The particular campaign chosen is the Lehr Counterattack campaign of six linked games that recreate the attempt by Panzer Lehr to counterattack American forces threatening to engulf St Lo in early July 1944.
Having suffered 30% casualties facing off the British in front of Villers Bocage, Panzer Lehr were rushed in to bolster the front in the US sector. The first game "Hauts Vents" features the German Kampfgruppe Heintz (see orbats below) in front of Hill 91 which overlooks St Lo attempting to hold back a thrust from US 3rd Armoured Division, prior to the arrival of Panzer Lehr. The next two scenarios are also fought on this map, so Steve and I plan to carry on to the next game taking the consequences of the result of this one. As this was a linked game it was important to both sides not to take a heavy loss, as this might impact heavily on the prospects for the entire campaign.

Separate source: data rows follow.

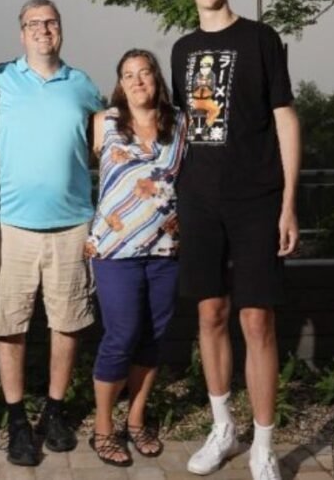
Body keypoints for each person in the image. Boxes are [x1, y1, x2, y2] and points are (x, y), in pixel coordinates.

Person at [170, 0, 302, 480]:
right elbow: (176, 128)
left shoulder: (261, 39)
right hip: (199, 201)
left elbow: (286, 120)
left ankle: (264, 444)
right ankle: (223, 426)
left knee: (257, 320)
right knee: (210, 313)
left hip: (257, 201)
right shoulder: (180, 50)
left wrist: (289, 203)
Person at [0, 0, 105, 467]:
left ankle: (54, 411)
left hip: (73, 224)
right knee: (8, 325)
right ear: (21, 33)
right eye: (33, 23)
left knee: (67, 322)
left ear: (61, 30)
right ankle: (16, 420)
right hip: (11, 225)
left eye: (50, 22)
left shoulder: (83, 85)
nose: (43, 30)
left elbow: (107, 148)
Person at [85, 49, 187, 467]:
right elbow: (67, 166)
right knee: (121, 334)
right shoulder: (103, 123)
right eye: (128, 75)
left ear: (156, 78)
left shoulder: (180, 123)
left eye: (144, 73)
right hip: (114, 249)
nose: (137, 80)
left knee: (153, 337)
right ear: (120, 83)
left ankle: (137, 419)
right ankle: (103, 428)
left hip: (166, 249)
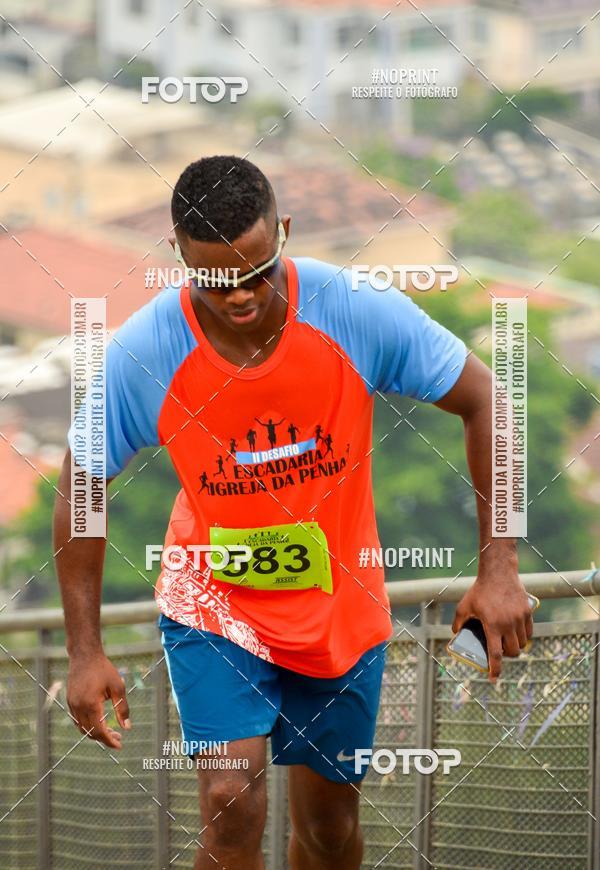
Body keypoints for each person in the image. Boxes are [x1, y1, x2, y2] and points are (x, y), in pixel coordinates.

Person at [54, 155, 533, 869]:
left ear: (284, 231)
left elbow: (487, 398)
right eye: (216, 280)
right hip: (213, 602)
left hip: (339, 606)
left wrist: (499, 567)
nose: (241, 296)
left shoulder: (352, 309)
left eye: (257, 271)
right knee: (230, 802)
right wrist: (84, 649)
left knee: (330, 829)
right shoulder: (148, 350)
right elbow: (82, 481)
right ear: (177, 254)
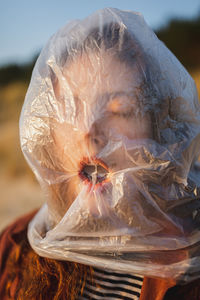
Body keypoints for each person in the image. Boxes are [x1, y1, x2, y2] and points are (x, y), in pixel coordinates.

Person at [1, 7, 200, 300]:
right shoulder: (14, 251)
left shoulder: (189, 268)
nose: (88, 129)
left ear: (158, 131)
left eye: (119, 109)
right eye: (70, 109)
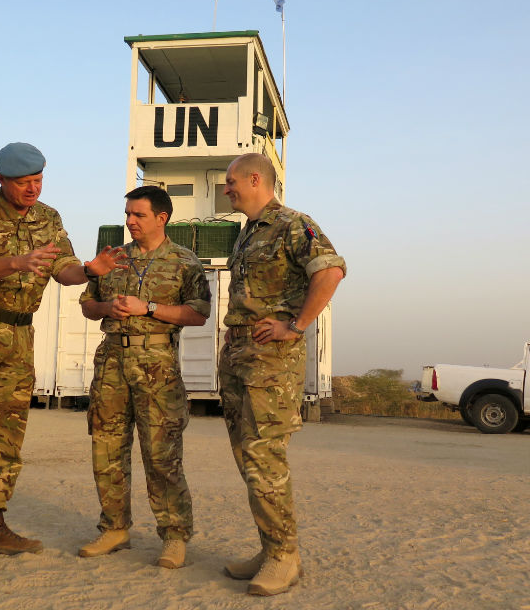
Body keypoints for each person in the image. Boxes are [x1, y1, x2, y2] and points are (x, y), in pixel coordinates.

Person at [0, 142, 124, 570]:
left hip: (20, 334)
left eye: (38, 180)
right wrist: (18, 261)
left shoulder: (48, 218)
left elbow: (66, 270)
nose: (32, 188)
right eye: (24, 183)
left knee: (7, 429)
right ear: (2, 180)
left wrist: (91, 270)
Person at [218, 153, 345, 596]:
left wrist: (296, 325)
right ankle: (270, 544)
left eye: (232, 181)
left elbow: (330, 270)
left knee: (264, 456)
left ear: (256, 179)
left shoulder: (293, 224)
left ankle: (283, 557)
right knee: (246, 457)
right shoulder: (247, 233)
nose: (227, 188)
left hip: (270, 362)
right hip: (240, 354)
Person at [77, 185, 210, 569]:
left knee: (161, 453)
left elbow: (198, 313)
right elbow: (87, 305)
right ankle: (114, 528)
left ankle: (174, 535)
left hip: (157, 365)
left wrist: (147, 307)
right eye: (128, 215)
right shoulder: (113, 259)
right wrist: (108, 307)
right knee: (106, 448)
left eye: (138, 215)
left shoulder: (185, 262)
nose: (130, 222)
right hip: (112, 362)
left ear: (161, 218)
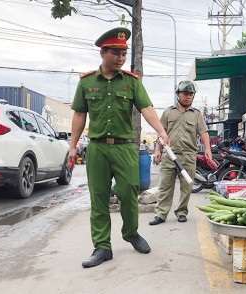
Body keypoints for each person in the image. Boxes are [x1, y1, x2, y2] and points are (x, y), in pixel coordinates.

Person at [69, 27, 170, 268]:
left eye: (124, 53)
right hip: (97, 148)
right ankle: (102, 246)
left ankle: (131, 232)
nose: (122, 58)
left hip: (125, 148)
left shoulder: (132, 82)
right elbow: (79, 115)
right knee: (99, 197)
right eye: (116, 53)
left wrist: (161, 131)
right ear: (103, 53)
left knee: (128, 192)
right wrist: (73, 146)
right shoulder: (86, 82)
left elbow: (146, 108)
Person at [149, 81, 212, 225]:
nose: (188, 97)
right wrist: (157, 150)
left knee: (186, 186)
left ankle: (182, 211)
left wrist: (207, 148)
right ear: (178, 94)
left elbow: (203, 132)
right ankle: (161, 214)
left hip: (188, 156)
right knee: (165, 185)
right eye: (185, 94)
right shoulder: (168, 112)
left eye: (191, 94)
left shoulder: (196, 115)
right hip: (169, 155)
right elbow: (160, 132)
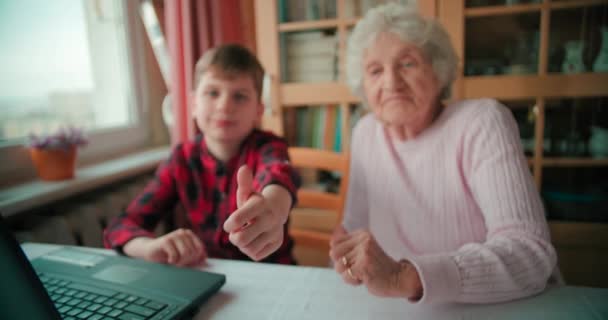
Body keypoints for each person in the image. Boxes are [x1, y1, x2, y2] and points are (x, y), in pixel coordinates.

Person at [329, 3, 557, 304]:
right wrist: (346, 254)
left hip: (506, 306)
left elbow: (530, 253)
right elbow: (354, 226)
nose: (391, 83)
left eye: (407, 64)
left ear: (438, 70)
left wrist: (405, 277)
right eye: (375, 70)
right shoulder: (365, 133)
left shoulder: (482, 122)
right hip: (404, 308)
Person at [104, 44, 300, 266]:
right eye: (213, 93)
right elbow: (121, 225)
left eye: (240, 96)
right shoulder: (181, 159)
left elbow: (279, 175)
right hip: (213, 275)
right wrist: (149, 248)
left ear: (258, 111)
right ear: (194, 104)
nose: (225, 106)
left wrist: (273, 207)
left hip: (273, 272)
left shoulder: (269, 146)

The map shows the terrain with north at the top. The table represents a valley in between two ridges, the highest being the Hauts Vents village on top of point 91 at the south map edge. The Germans were able to occupy all the ground except the six hexes in the top right corner, the US entry area. In addition the US armoured infantry had the option to enter from the top left four hexes. The two buildings in the valley floor were the American objectives.
The table threw up several challenges for both sides but principally the US having to attack. The buildings and bocage were considered "closed terrain", requiring massed firepower to kill enemy groups in those hexes. The long table enabled the Germans to position OPs and AT guns on hill 91 and be able to see US units maneuvering and cover large areas of open terrain. These problems together with muddy ground due to recent rainfall, causing wheeled vehicles to bog, and a pesky German PaK 40 on the eastern board edge able to fire at US vehicles ending their movement in open fields on that flank, forced the US troops into prepared killing zones and required a level of circumspect before moving.
The Germans were set up with full hidden placement, and fortunately the US were able to field two mobile recon platoons that enabled them to spot these ambush sites more effectively.